This page is about scattering-coloured solids. The header picture is an owl made of glass including a metallic vapour. This is a splendid Rayleigh scatterer and, with suitably arranged illumination, can reproduce the full range of twilight sky colours. A similar range of phenomena could be seen in an old astronomical 74 inch glass mirror blank mounted in the grounds of Herstmonceux Castle in Sussex, England when it was the home of the Royal Greenwhich Observatory.

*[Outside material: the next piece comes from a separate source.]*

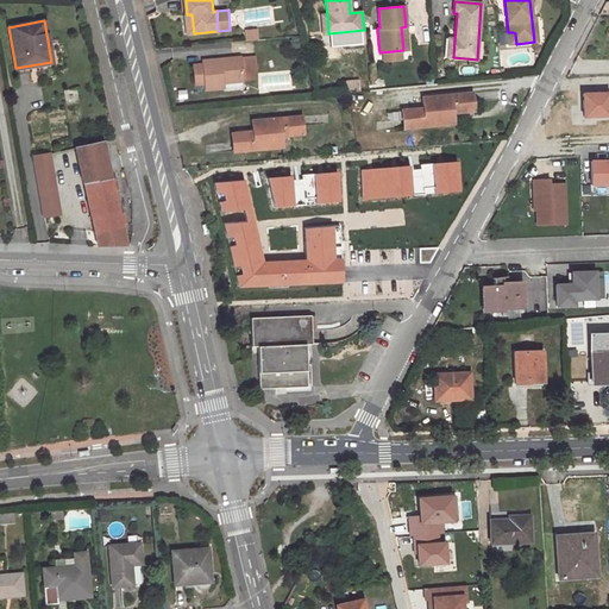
[(257,56),(243,57),(245,81),(259,80),(257,56)]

The sketch shows how shadows can be used to produce the whole spectrum of twilight colours (Fosbury 1984). Rayleigh scattering has a strong dependence on colour - the cross-section varies as 1/(wavelength)^4 - and so a single scattering process produces very blue hues. This is the reason for the deep blue of the zenith sky seen from a mountain or an aircraft. If, however, this blue light passes through a scattering medium which is in shadow, ie, no blue light is added to the beam, the light becomes redder as the pathlength in the shadow increases and the blue light gets scattered out of the beam. This causes the range of twilight sky colours as explained in the pages on the sky .
Scattering is an important source of blue colours in animals and various types of solid and semi-solid matrix containing suitably small scattering centres are found. An example is the graded blue colour on the wing feathers of a jay.